Five Questions with Susie Smith

Susie Smith is a database-builder who raises chickens on the side.

 

Susie Smith offers a treat to her favorite chicken, Lolo. (Contributed photo)

Susie offers a treat to her favorite chicken, Lolo. (Contributed photo)

Name: Susie Smith
Position: Stewardship and donor relations manager, Advancement
Years at Gillings: Three (I’ve been at UNC for seven years though, and worked in the chemistry, pharmacy and orthopaedics departments.)

 

What I do at Gillings (and why I love it): I don’t have a good elevator speech for my job because I do so many things. Usually, I just say that I have the really cool job of thanking people. Generally speaking, I offer customer service to alumni and donors of the Gillings School.
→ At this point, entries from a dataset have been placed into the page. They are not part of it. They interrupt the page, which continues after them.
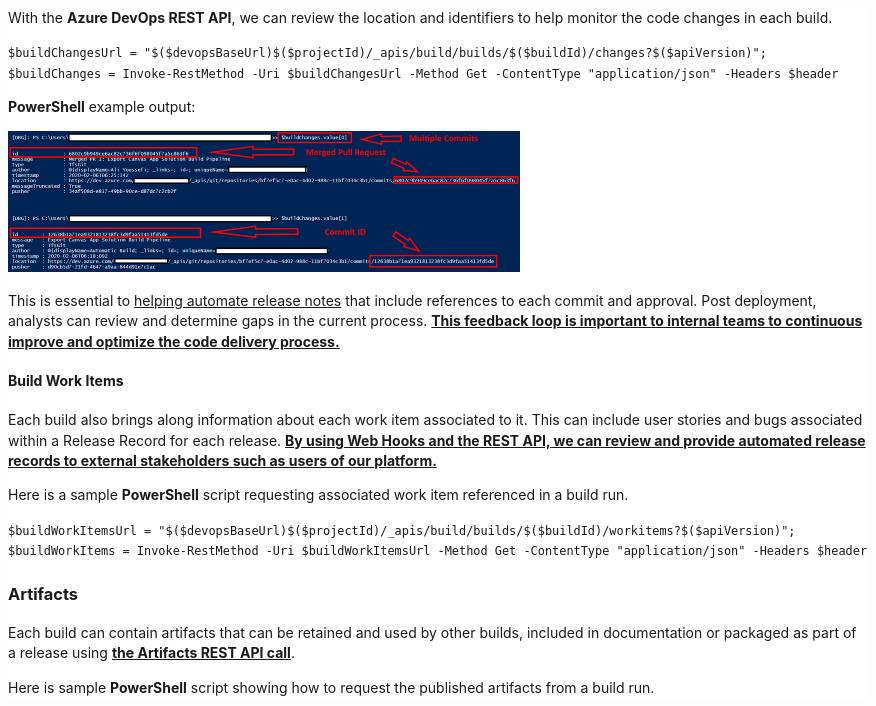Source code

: With the **Azure DevOps REST API**, we can review the location and identifiers to help monitor the code changes in each build. 

```
$buildChangesUrl = "$($devopsBaseUrl)$($projectId)/_apis/build/builds/$($buildId)/changes?$($apiVersion)";
$buildChanges = Invoke-RestMethod -Uri $buildChangesUrl -Method Get -ContentType "application/json" -Headers $header
```

**PowerShell** example output:

<img src="https://raw.githubusercontent.com/aliyoussefi/MonitoringPowerPlatform/master/Artifacts/DevOps/RestApi.GetBuildChanges.PowerShell.PNG" style="zoom:50%;" />

This is essential to [helping automate release notes](https://community.dynamics.com/crm/b/crminthefield/posts/monitoring-the-power-platform-azure-devops---orchestrating-deployments-and-automating-release-notes) that include references to each commit and approval. Post deployment, analysts can review and determine gaps in the current process. **<u>This feedback loop is important to internal teams to continuous improve and optimize the code delivery process.</u>**

#### Build Work Items

Each build also brings along information about each work item associated to it. This can include user stories and bugs associated within a Release Record for each release. **<u>By using Web Hooks and the REST API, we can review and provide automated release records to external stakeholders such as users of our platform.</u>**

Here is a sample **PowerShell** script requesting associated work item referenced in a build run.

```
$buildWorkItemsUrl = "$($devopsBaseUrl)$($projectId)/_apis/build/builds/$($buildId)/workitems?$($apiVersion)";
$buildWorkItems = Invoke-RestMethod -Uri $buildWorkItemsUrl -Method Get -ContentType "application/json" -Headers $header
```

### Artifacts

Each build can contain artifacts that can be retained and used by other builds, included in documentation or packaged as part of a release using **[the Artifacts REST API call]()**. 

Here is sample **PowerShell** script showing how to request the published artifacts from a build run.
Our alumni are stellar individuals. I haven’t met one yet who wasn’t engaging and a pleasure to spend time with. Also, working with alumni and helping with fundraising efforts makes me feel like an integral part of the School’s mission. I may not be a researcher, but I can help our work happen.

 

I have unusual pets: My family kept chickens when I was growing up. A while ago, I decided I wanted to start raising them again. When I was house hunting, I kept an eye out for places with a good set-up. Eventually, my partner and I toured a home that already had a coop in the backyard with 10 chicken residents, and the owner ended up including five of them in the sale of the house! She left us a letter with all their names, their favorite snacks, that kind of thing. We don’t just keep them for eggs – they’re actually really fun animals. One of them, named Lolo, will hop onto my forearm if I tell her, “Up!”

 

I’m also a graduate student: In January, I started classes with the School of Information and Library Science at UNC. Right now, I’m learning about information organization and databases. I explained it to my parents as “library school” – basically, I’ll become an expert at cataloging and indexing data so they’re easier for people to find. I’m all about access to information. I’d love to one day create digital archives so students in small towns like the one I grew up in could research all kinds of topics more deeply.

 

I was raised in: A rural part of Maine. The joke when I was growing up was that “Maine is five years behind the rest of the country.” This was before the Internet, of course, so things like fashion trends took a little longer to get to us. And it does get really cold there. When I was in college, a neighbor once called my phone because she was frozen inside her apartment. She ended up climbing out a window, and we had to spend a while pouring hot water over the door handle to melt the ice.

 

When I’m not at work, I like to: Lately, my two favorite things are building a new chicken coop and working on database projects for a class I’m taking. For homework, I’m creating a database that offers all sorts of functionality to an interior design company. Some people aren’t sure how databases differ from Excel files, so – being an advocate – I’ll tell you: multiple people can access databases at one time, they don’t get mangled when you sort through them and they’re so much more user-friendly. Imagine if the insane amount of information held in the Internet Movie Database (IMDB) was stored in one Excel file!